Trabajo requerido ▸
a) Según el texto extraído, ¿qué organismo propone subir la imposición sobre los beneficios de las eléctricas?
b) Resume el texto extraído en tres oraciones.

---------- Texto extraído

Ello supondría profundizar en el oligopolio energético que solo se puede soslayar acelerando la apuesta por las energías renovables, pero el objetivo de la autonomía energética no es alcanzable a corto plazo.
Cualquiera de las otras medidas que se están barajando para desvincular el gas del precio final de la electricidad plantean el interrogante de quién asume el coste que comportan. No parece lógico que recaigan sobre las muy sobrecargadas arcas públicas. Una subida de la imposición sobre los beneficios de las eléctricas, como propone la OCDE, permitiría disponer de recursos que se podrían destinar a políticas compensatorias, dirigidas a los colectivos que están sufriendo mayores impactos.
Siendo imprescindible actuar sobre el precio de la electricidad ello no es suficiente, porque otros bienes básicos como la alimentación están desbocados. Usar la fiscalidad para aumentar la renta disponible a corto plazo, ampliar la cobertura real del Ingreso Mínimo Vital y las rentas mínimas de las CCAA, podría atenuar algo el impacto en las personas de menor nivel de renta.
Uno de los retos de todas estas políticas es decidir como se implementan. Lo más fácil y rápido suelen ser medidas generalizadas que no distinguen la situación económica y de los destinatarios. Pero esta opción suele tener efectos contraindicados, se necesitan muchos más recursos, pueden tener efectos regresivos en la distribución de costes y en algunos casos ser contradictorias con los objetivos de las transiciones en marcha. El caso más evidente de ello es el de la posible reducción generalizada de la tributación de los combustibles fósiles. La otra opción, focalizar las medidas en los colectivos más necesitados, es mucho más eficiente, pero tiene grandes dificultades de implementación sobre todo si se necesita que sean urgentes. Y el agravio comparativo está servido.
Por último, toca responder a la pregunta más difícil. Todo esto quién lo paga. Conviene recordar que nada es gratis, y no alcanzar un pacto de rentas tampoco. Si se deja que las fuerzas del mercado “repartan suerte” el resultado está cantado, lo van a pagar las personas trabajadoras, especialmente los salarios más bajos.

--------------------
---------- Entradas facilitadas

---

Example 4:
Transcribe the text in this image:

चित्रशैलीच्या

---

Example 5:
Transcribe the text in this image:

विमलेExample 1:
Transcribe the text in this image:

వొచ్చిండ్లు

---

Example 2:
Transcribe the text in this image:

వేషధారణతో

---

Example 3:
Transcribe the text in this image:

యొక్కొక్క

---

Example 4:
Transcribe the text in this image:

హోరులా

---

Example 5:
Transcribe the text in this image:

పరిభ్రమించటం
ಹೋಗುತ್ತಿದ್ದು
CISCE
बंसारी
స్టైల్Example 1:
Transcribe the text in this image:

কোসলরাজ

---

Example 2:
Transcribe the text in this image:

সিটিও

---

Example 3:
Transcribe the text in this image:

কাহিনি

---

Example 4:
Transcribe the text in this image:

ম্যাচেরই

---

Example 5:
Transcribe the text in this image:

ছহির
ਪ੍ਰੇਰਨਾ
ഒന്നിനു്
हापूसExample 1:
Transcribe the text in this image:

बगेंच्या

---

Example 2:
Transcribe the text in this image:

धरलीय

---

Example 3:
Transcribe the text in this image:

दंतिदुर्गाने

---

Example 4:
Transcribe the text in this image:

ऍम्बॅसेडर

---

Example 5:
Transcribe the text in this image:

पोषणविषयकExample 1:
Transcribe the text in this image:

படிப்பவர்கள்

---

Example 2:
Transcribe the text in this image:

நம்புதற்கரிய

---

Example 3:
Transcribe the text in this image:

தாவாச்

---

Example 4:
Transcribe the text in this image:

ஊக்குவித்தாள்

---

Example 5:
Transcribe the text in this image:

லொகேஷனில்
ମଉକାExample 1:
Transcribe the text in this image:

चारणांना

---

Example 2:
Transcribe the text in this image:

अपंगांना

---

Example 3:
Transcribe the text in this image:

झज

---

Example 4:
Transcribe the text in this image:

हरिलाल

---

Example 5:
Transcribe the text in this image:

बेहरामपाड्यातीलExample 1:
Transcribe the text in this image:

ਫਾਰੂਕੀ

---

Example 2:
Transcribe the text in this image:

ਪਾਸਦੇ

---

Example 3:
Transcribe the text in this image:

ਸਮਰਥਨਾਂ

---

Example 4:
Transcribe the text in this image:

--------------------

Soluciones ▸
a) La OCDE.

b) Una subida de la imposición sobre los beneficios de las eléctricas permitiría financiar políticas compensatorias para los colectivos más afectados, y el uso de la fiscalidad junto con una mayor cobertura del Ingreso Mínimo Vital y de las rentas mínimas podría atenuar el impacto en las personas de menor renta, ya que también bienes básicos como la alimentación están desbocados. Las medidas generalizadas son las más fáciles y rápidas, pero requieren más recursos y pueden ser regresivas, mientras que las focalizadas en los más necesitados son más eficientes aunque difíciles de aplicar con urgencia. Nada es gratis, y si no se alcanza un pacto de rentas el coste lo pagarán las personas trabajadoras, especialmente las de salarios más bajos.